EXERCISE BRIEF:
The answer must be the lines from the one that holds "wrist: (127, 200)" through the final line of the data, copied exactly, with no pictures.

DATA RECORDS:
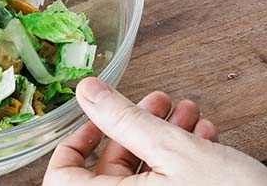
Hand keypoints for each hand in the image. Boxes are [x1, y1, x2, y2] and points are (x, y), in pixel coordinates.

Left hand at [43, 77, 266, 185]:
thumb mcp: (174, 151)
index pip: (62, 175)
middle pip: (110, 169)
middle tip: (158, 102)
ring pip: (142, 174)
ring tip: (188, 114)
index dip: (78, 140)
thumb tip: (87, 91)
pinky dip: (179, 162)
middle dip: (136, 127)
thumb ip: (124, 119)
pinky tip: (203, 139)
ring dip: (162, 139)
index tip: (98, 114)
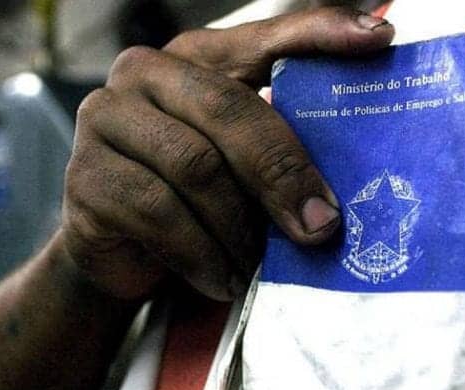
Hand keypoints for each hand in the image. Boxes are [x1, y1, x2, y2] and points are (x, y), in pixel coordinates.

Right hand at [60, 6, 393, 300]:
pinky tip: (221, 279)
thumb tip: (350, 172)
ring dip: (239, 228)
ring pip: (195, 167)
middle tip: (321, 227)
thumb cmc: (191, 202)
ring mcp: (105, 119)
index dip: (320, 34)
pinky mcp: (85, 176)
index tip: (379, 41)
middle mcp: (143, 74)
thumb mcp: (239, 168)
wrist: (119, 253)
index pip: (263, 36)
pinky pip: (157, 212)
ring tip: (259, 266)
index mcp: (193, 58)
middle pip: (227, 109)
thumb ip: (278, 148)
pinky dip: (201, 254)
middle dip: (281, 172)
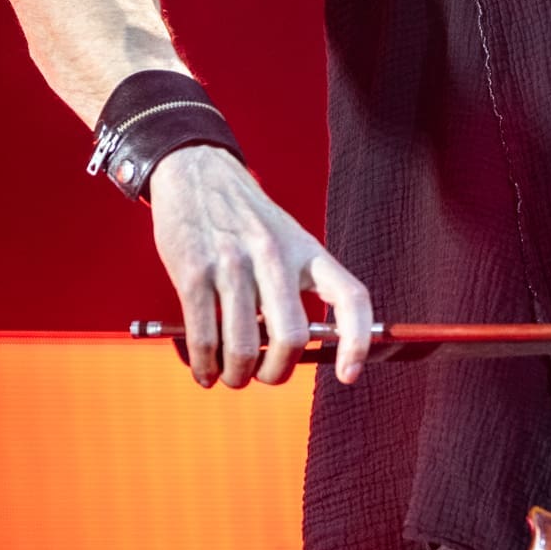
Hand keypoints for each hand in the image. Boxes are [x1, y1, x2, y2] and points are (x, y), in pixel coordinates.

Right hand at [147, 146, 371, 388]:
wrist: (195, 172)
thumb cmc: (245, 219)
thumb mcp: (285, 240)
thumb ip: (295, 287)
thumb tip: (291, 353)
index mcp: (307, 250)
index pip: (350, 297)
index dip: (357, 341)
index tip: (349, 374)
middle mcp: (274, 256)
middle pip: (291, 336)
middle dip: (277, 373)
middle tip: (265, 376)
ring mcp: (232, 264)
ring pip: (244, 345)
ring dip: (238, 375)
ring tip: (233, 377)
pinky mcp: (193, 272)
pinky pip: (204, 337)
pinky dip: (206, 366)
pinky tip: (206, 371)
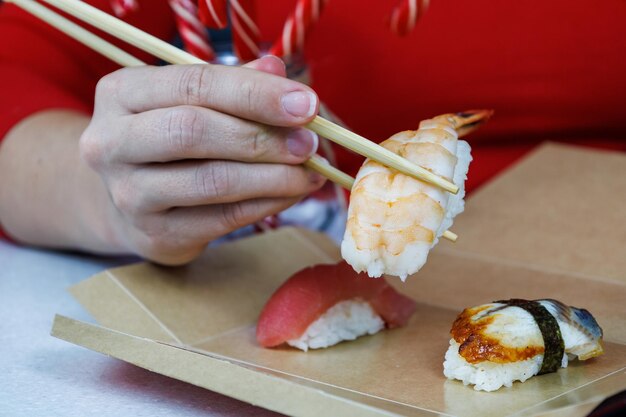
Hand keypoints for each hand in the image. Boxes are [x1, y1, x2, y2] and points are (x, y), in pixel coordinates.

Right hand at [80, 56, 324, 264]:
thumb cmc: (169, 140)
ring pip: (212, 180)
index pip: (195, 84)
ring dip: (273, 177)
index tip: (306, 104)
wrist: (127, 200)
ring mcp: (129, 193)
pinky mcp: (155, 234)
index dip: (256, 93)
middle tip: (310, 143)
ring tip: (310, 172)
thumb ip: (233, 83)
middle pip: (195, 131)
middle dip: (263, 136)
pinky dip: (267, 204)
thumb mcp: (191, 101)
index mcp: (122, 93)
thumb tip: (279, 69)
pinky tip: (292, 193)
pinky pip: (223, 218)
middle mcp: (112, 142)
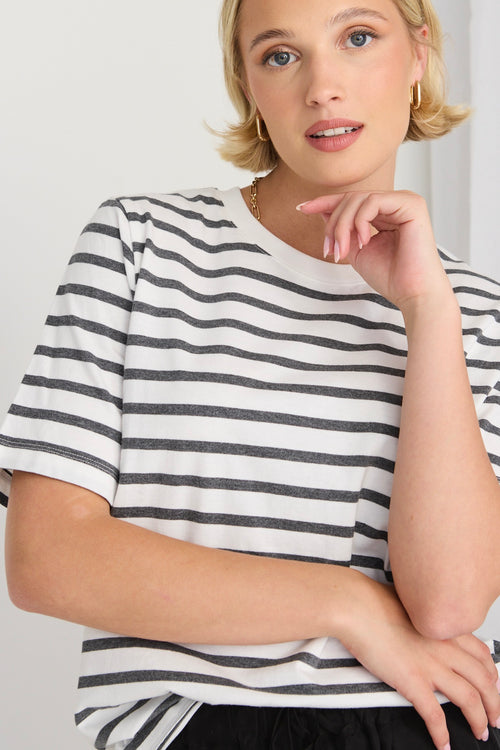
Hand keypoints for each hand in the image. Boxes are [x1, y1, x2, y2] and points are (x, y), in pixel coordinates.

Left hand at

RESULT OF THIS TASK:
wrist: (127, 200)
ring mcp: (129, 193)
pinky mcp: (155, 234)
index dip: (256, 93)
middle tip: (310, 143)
ring tip: (310, 172)
thumb ip: (233, 83)
middle pip: (195, 131)
middle dip: (263, 136)
pinky dip: (267, 204)
thumb mcp: (191, 101)
index mcp: (122, 93)
thumb tip: (279, 69)
pinky tip: (292, 193)
pinky pip: (223, 218)
middle mcp: (112, 142)
Hand keypoints for each hand in the image. Boxes are [x1, y1, x2, y2] and points are (x, y), in pixel coordinates.

Left hand at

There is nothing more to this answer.